**Source text**
_ _ _ _ _

Tuesday, December 21, 2004

yesterday, today and tomorrow

A generation-spanning collection of articles on kicks:

Yesterday - The 'in' shoe: The Chuck Taylor sneaker is an American classic — except …
[Chuck Taylor] can't be described as flashy, his sole is a bit dense and sometimes his tongue hangs out. But I love him just the same. Or, rather, I should say I love them just the same. As much as anyone could love those timeless, no-nonsense, patch-on-the-side canvas basketball shoes known as Chuck Taylors. (more)

Today - Tongue-Wagging Shoes
A trend toward retro-styled, lower-cost sneakers arrived with the down economy over the last few years. Prices and sales of basketball shoes fell faster than a front-row Pistons fan. The average price per pair of basketball shoes was $53.98 for the 12 months ending Nov. 1, down from $56.20 last year and $60.04 the year before, according to NPD Group. Total U.S. sales are down 9.4 percent this year, and the number of shoes selling for more than $100 has dropped every year lately.

_ _ _ _ _

**Extracted entries**
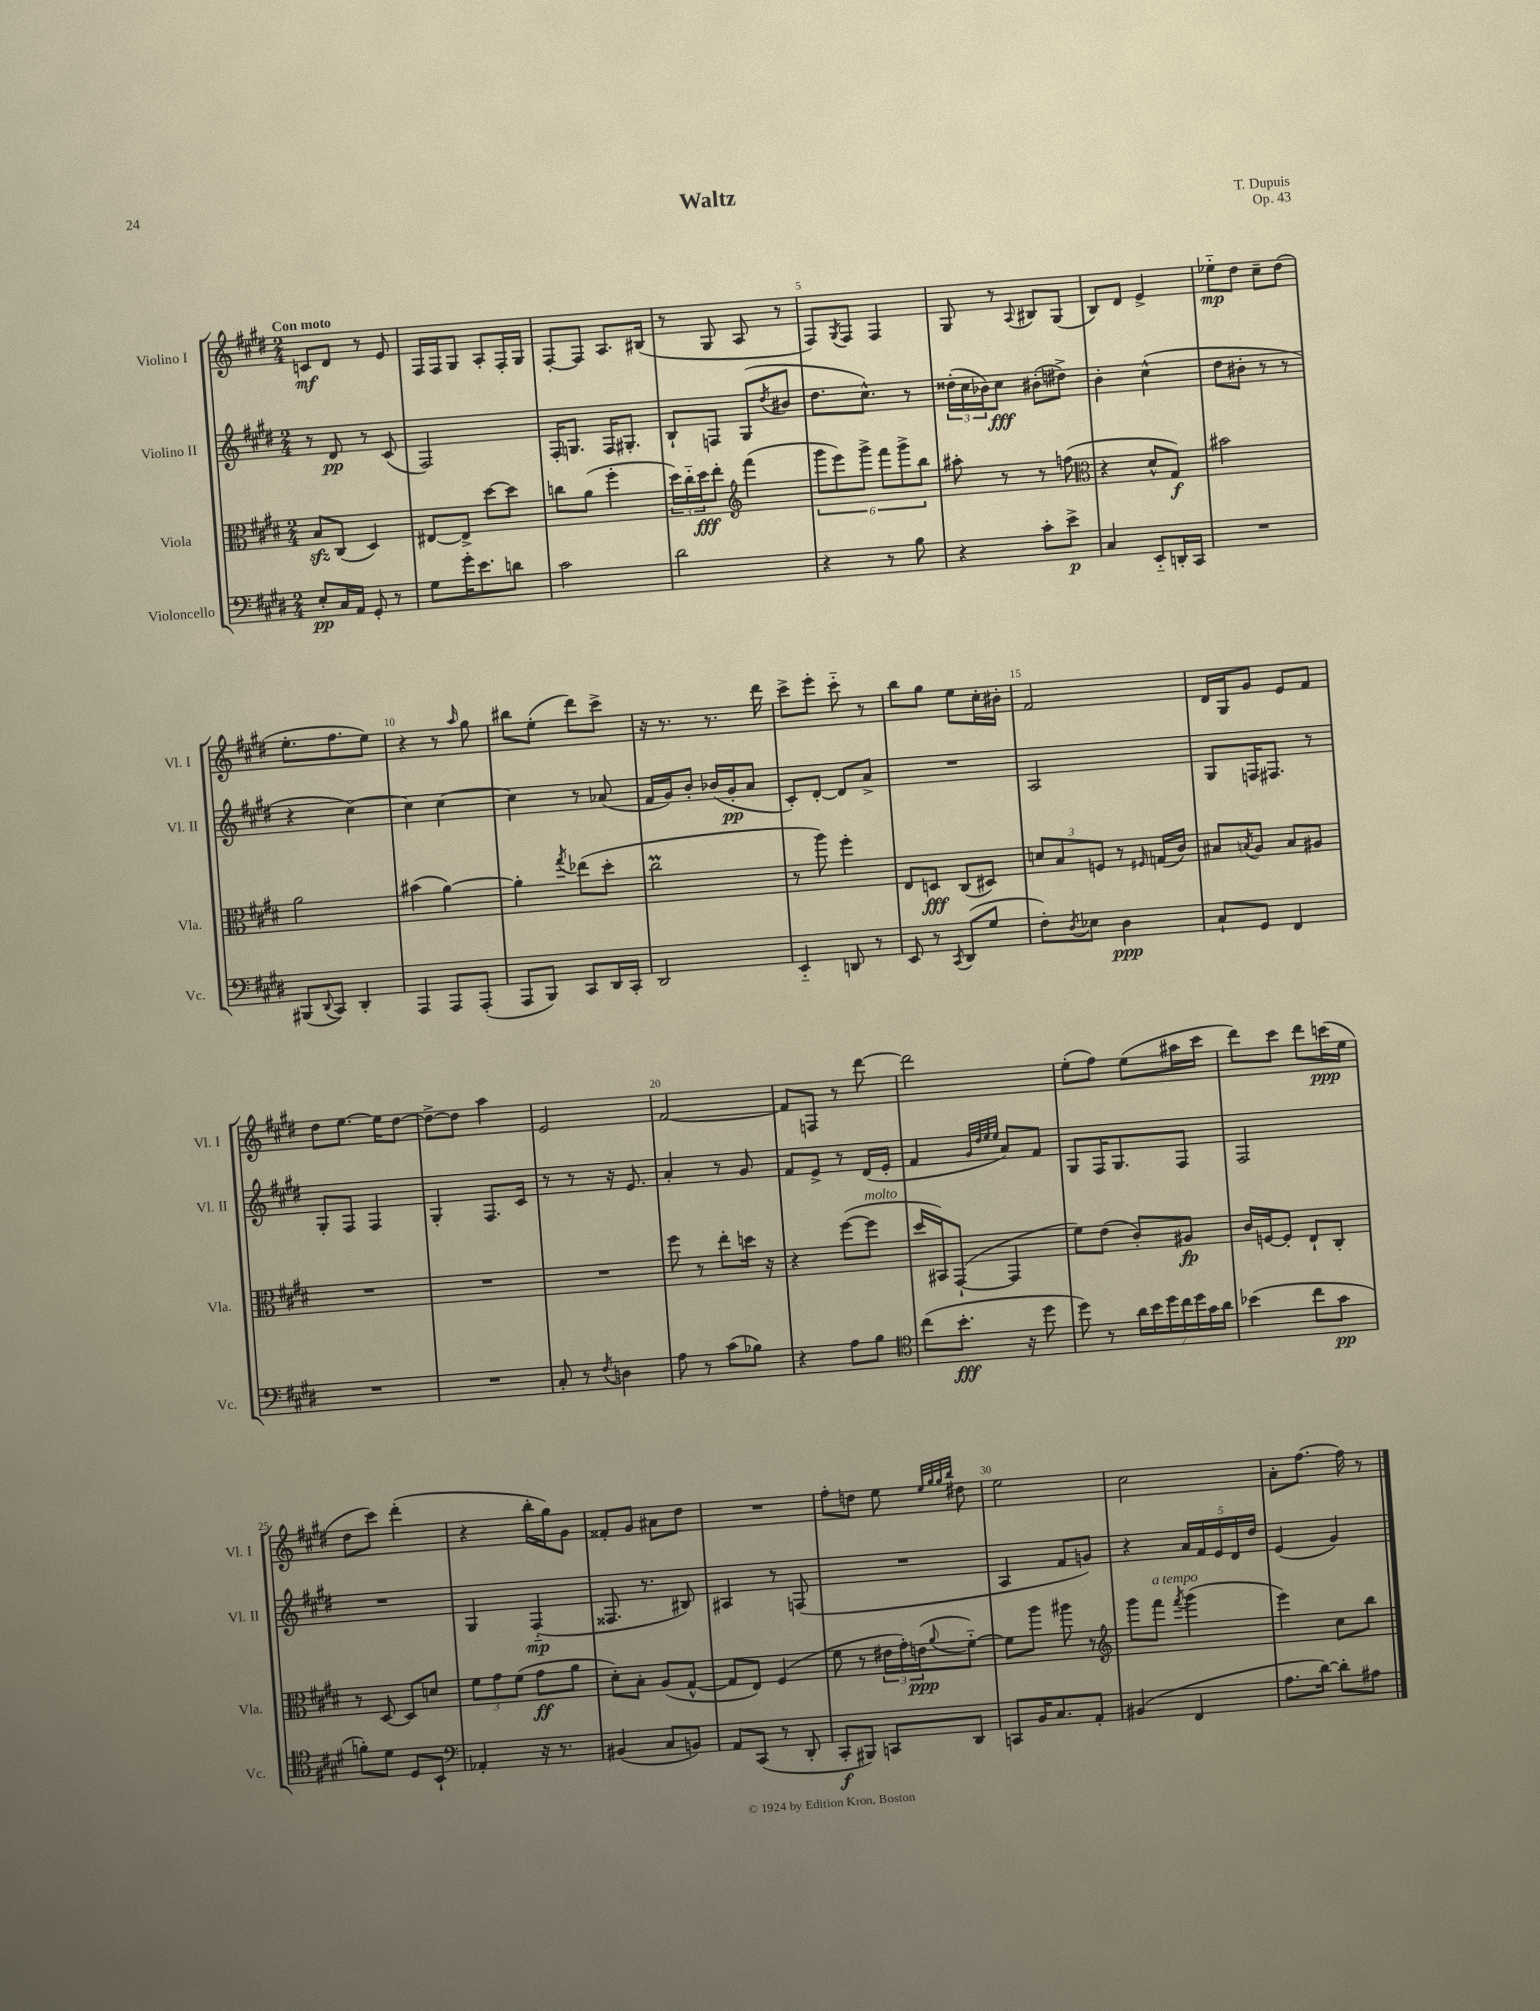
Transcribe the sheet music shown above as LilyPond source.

\header { title = "Waltz" composer = "T. Dupuis" opus = "Op. 43" }
<<
\new StaffGroup <<
\new Staff = "s0" \with { instrumentName = "Violino I" shortInstrumentName = "Vl. I" } {
    \clef treble \key e \major \numericTimeSignature \time 2/4 \tempo "Con moto"
    c'8\mf dis'8 r8 e'8 |
    fis16 fis16 gis8 a8-. fis16-. gis16 |
    fis8~-. fis8 a8. bis16( |
    r8 gis8 a8 r8 |
    fis8) \acciaccatura { gis8 } fis8 fis4 |
    gis8 r8 \appoggiatura { a8 } bis8 gis8( |
    b8) dis'8 e'4-> |
    ees''8-_\mp dis''8 cis''8-- dis''8( |
    e''8.-. fis''8. e''8) |
    r4 r8 \grace { a''16 } gis''8 |
    bis''8 e''8-.( dis'''8) cis'''8-> |
    r16 r8. r8. dis'''16 |
    cis'''8-> e'''8-. cis'''8-_ r8 |
    b''8 gis''8 e''8 cis''16-. bis'16-. |
    fis'2 |
    dis'16 gis16 gis'8 e'8 fis'8 |
    dis''8 e''8.~ e''16 dis''8~ |
    dis''8~-> dis''8 a''4 |
    e'2 |
    fis'2~ |
    fis'8 f8 r8 dis'''8~ |
    dis'''2 |
    e''8-.( fis''8) e''8( ais''16 cis'''16 |
    dis'''8) cis'''8 dis'''8 c'''16\ppp( e''16 |
    dis''8 cis'''8) dis'''4-.( |
    r4 b''16-. gis''16) gis'8 |
    fisis'8-. gis'8 ais'8 dis''8 |
    R2 |
    fis''8-. d''8 e''8 \grace { e''32 gis''32 gis''32 b''32 } dis''8 |
    e''2 |
    cis''2 |
    a'8-. fis''8.~ fis''16 r8 \bar "|." |
}
\new Staff = "s1" \with { instrumentName = "Violino II" shortInstrumentName = "Vl. II" } {
    \clef treble \key e \major \numericTimeSignature \time 2/4
    r8 dis'8\pp r8 cis'8( |
    fis2) |
    fis16-. g8. fis16 gis8.-. |
    b8-! f8 gis8( \acciaccatura { dis''8 } bis'8 |
    dis''8. cis''8.-^) r8 |
    \tuplet 3/2 { disis''16-.( cis''16 bes'16) } cis''8\fff bis'8-.( dis''8->) |
    b'4-. cis''4-^( |
    dis''8 bis'8-. r8 r8 |
    r4 cis''4~) |
    cis''4 cis''4~ |
    cis''4 r8 aes'8( |
    fis'16 gis'16) b'8-. bes'16( gis'16-.\pp a'8 |
    cis'8-.) dis'8~-. dis'8 a'8-> |
    R2 |
    a2 |
    gis8 f16 fis8. r8 |
    gis8-. fis8 fis4 |
    gis4-. fis8. cis'16 |
    r8 r8 r16 e'8. |
    a'4-. r8 gis'8 |
    fis'8 e'8-> r8 dis'16( e'16-. |
    fis'4 \grace { gis'32 dis''32 e''32 e''32 } a'8) fis'8 |
    gis8 fis16 gis8. fis8 |
    fis2 |
    R2 |
    gis4 fis4-_\mp( |
    fisis8. r8. bis8) |
    ais4 r8 f8( |
    R2 |
    a4 fis'8 g'8) |
    r4 \tuplet 5/4 { a'16 fis'16 e'16 dis'16 dis''16 } |
    e'4( gis'4) \bar "|." |
}
\new Staff = "s2" \with { instrumentName = "Viola" shortInstrumentName = "Vla." } {
    \clef alto \key e \major \numericTimeSignature \time 2/4
    b8\sfz cis8( dis4) |
    eis8~ eis8-> dis''8~ dis''8 |
    c''8 a'8( fis''4-. |
    \tuplet 3/2 { dis''16) cis''16-_ dis''16\fff } e''8-. \clef treble fis'''4( |
    \tuplet 6/4 { gis'''8 e'''8) gis'''8-> fis'''8 gis'''8-> b''8 } |
    ais''8-. r8 r8 f''8( |
    \clef alto r4 dis'8-^ gis8\f) |
    bis'2 |
    a'2 |
    bis'4( a'4~) |
    a'4-. \acciaccatura { gis''8 } ees''8( dis''8-. |
    cis''2\prall |
    r8 a''8) fis''4-. |
    e8 d8\fff cis8( dis8) |
    \tuplet 3/2 { d'8 b8 f8 } r8 \grace { fis16 } g16( cis'16) |
    bis8 \acciaccatura { b8 } a8 b8 ais8 |
    R2 |
    R2 |
    R2 |
    fis''8 r8 e''8-. d''16 r16 |
    r4 fis''8~( fis''8^\markup { \italic "molto" } |
    dis''16 bis,16) gis,8~-!( gis,4 |
    fis'8) e'8( cis'8-.) ais8\fp |
    cis'16 f16~ f8-. e8-! cis8-. |
    r8 dis8~ dis8 d'8 |
    \tuplet 3/2 { fis'8 gis'8 fis'8( } gis'8\ff a'8 |
    dis'8-.) b8-. a8( gis8~-^ |
    gis8 e8) fis4( |
    fis'8 r8 \tuplet 3/2 { eis'16 gis'16-.) e'16\ppp( } \appoggiatura { a'8 } fis'8~-_) |
    fis'8 a''8 ais''8 r8 |
    \clef treble gis'''8 fis'''8^\markup { \italic "a tempo" } \acciaccatura { fis'''8 } gis'''4( |
    e'''4) cis''8 b''8 \bar "|." |
}
\new Staff = "s3" \with { instrumentName = "Violoncello" shortInstrumentName = "Vc." } {
    \clef bass \key e \major \numericTimeSignature \time 2/4
    e8-.\pp cis16 a,16 gis,8-. r8 |
    gis8 gis'16-. e'8. d'8 |
    cis'2 |
    dis'2 |
    r4 r8 b8 |
    r4 cis'8-. e'8->\p |
    cis4 e,8-_ d,16-. cis,16 |
    R2 |
    bis,,8( \appoggiatura { dis,8 } cis,8) dis,4-. |
    a,,4 a,,8 a,,8-.( |
    a,,8 b,,8) cis,8 dis,16 cis,16-. |
    dis,2 |
    e,4-_ d,8 r8 |
    e,8 r8 \acciaccatura { cis,8 } dis,8( gis8 |
    fis8-.) \acciaccatura { dis8 } ees8 dis4\ppp |
    cis8-! gis,8 fis,4 |
    R2 |
    R2 |
    cis8-. r8 \acciaccatura { fis8 } d4 |
    a8 r8 cis'8( bes8) |
    r4 a8 b8 |
    \clef tenor cis''8( b'8.-.\fff r16 dis''8 |
    dis''8) r8 \tuplet 7/4 { a'16 b'16 dis''16 cis''16 dis''16 gis'16 a'16 } |
    bes'4( cis''8 gis'8\pp |
    f'8-.) dis'8 dis8 b,8-! |
    \clef bass aes,4-. r16 r8. |
    bis,4( cis8 b,8) |
    a,8 cis,8( r8 dis,8-. |
    cis,8-.\f bis,,8) c,8 dis,8 |
    c,8 b,16 cis8. a,8-. |
    bis,4( fis,4 |
    a8. dis'16~) dis'8-. ais8 \bar "|." |
}
>>
>>
\layout { \context { \Score \override BarNumber.break-visibility = ##(#f #t #t) barNumberVisibility = #(every-nth-bar-number-visible 5) } }
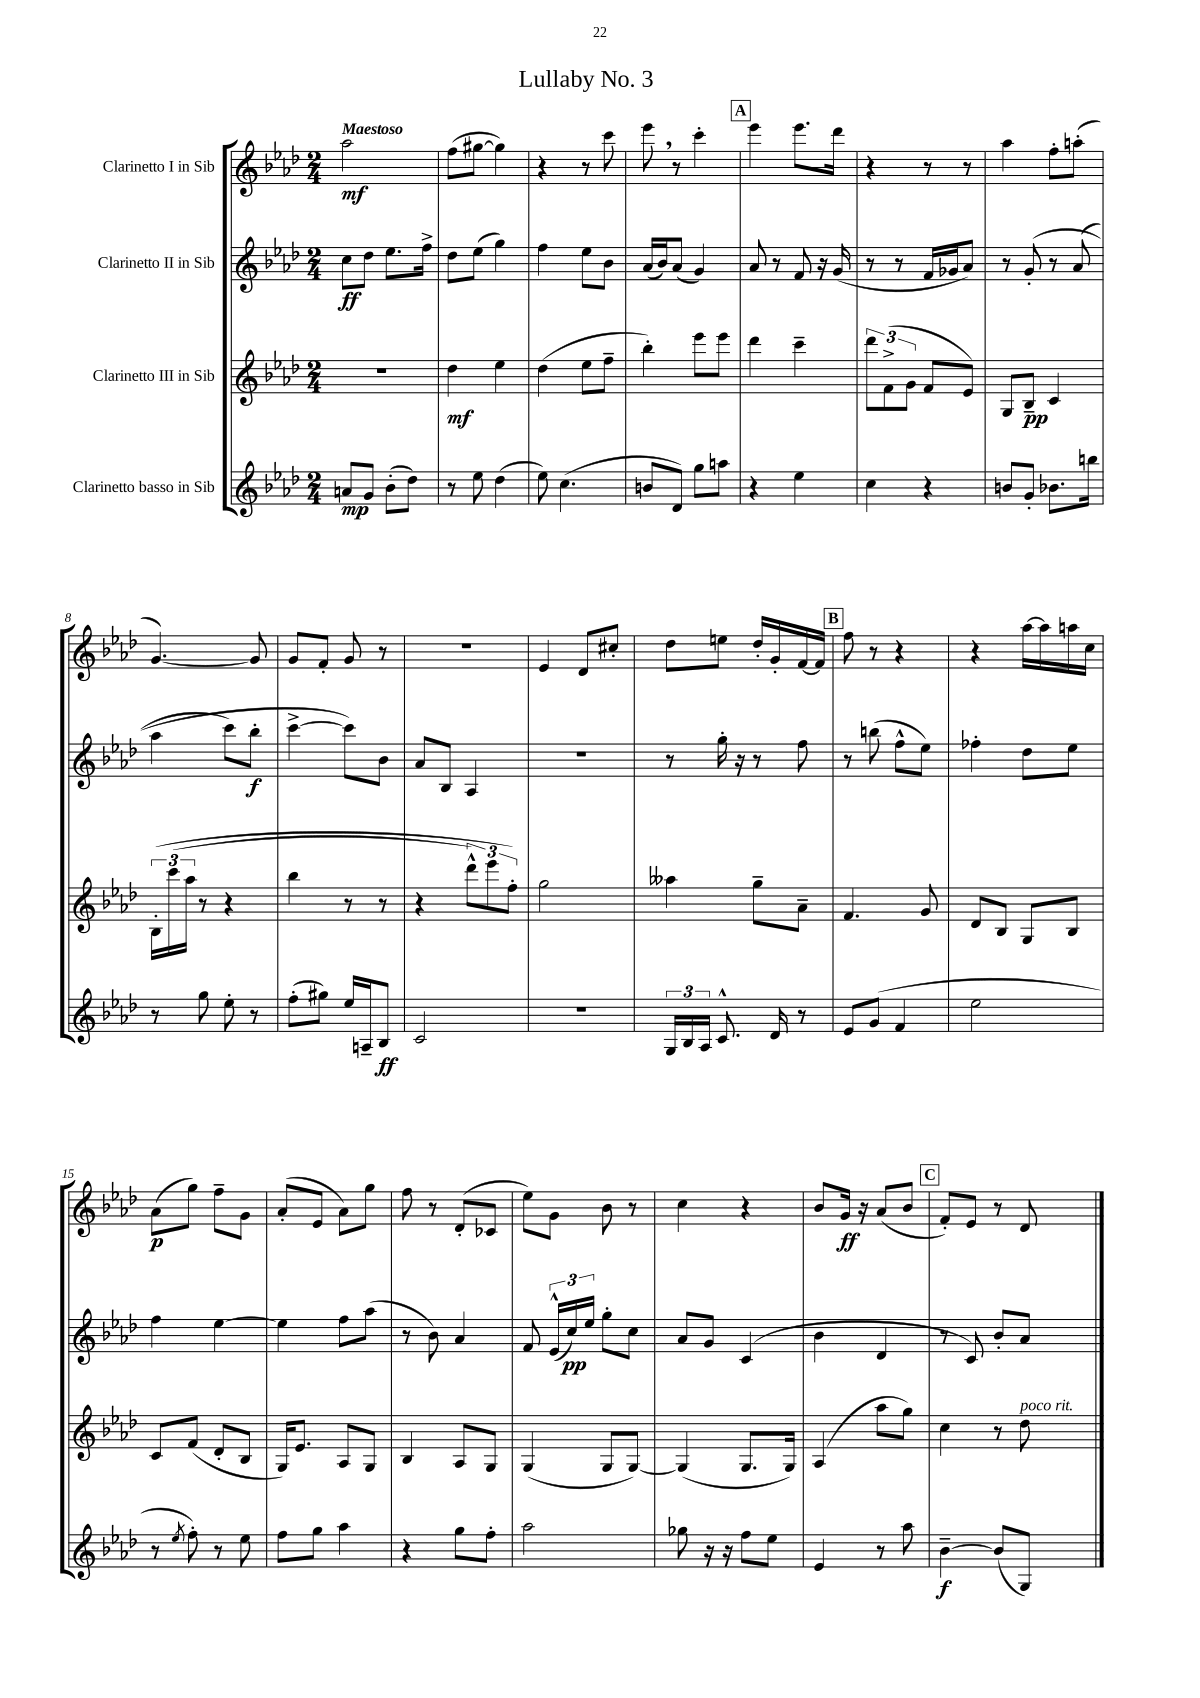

_ _ _ _ _

**Set exercise 1**
Decide whether each statement agrees with the sneaker post, answering yes or no and quoting the words of the post that settle it. (a) The average price per pair of basketball shoes was $53.98 for the 12 months ending Nov. 1. (b) Total U.S. sales of basketball shoes rose this year. (c) The writer describes the Chuck Taylor's sole as a bit light.
**Set exercise 2**
Retype the part of the sneaker post that begins at the words "A generation-spanning collection", and stop after the words "Chuck Taylors. (more)".
The records play no part in this work.

**Task response 1**
(a) Yes: "The average price per pair of basketball shoes was $53.98 for the 12 months ending Nov. 1"
(b) No: "Total U.S. sales are down 9.4 percent this year"
(c) No: "his sole is a bit dense"

**Task response 2**
A generation-spanning collection of articles on kicks:

Yesterday - The 'in' shoe: The Chuck Taylor sneaker is an American classic — except …
[Chuck Taylor] can't be described as flashy, his sole is a bit dense and sometimes his tongue hangs out. But I love him just the same. Or, rather, I should say I love them just the same. As much as anyone could love those timeless, no-nonsense, patch-on-the-side canvas basketball shoes known as Chuck Taylors. (more)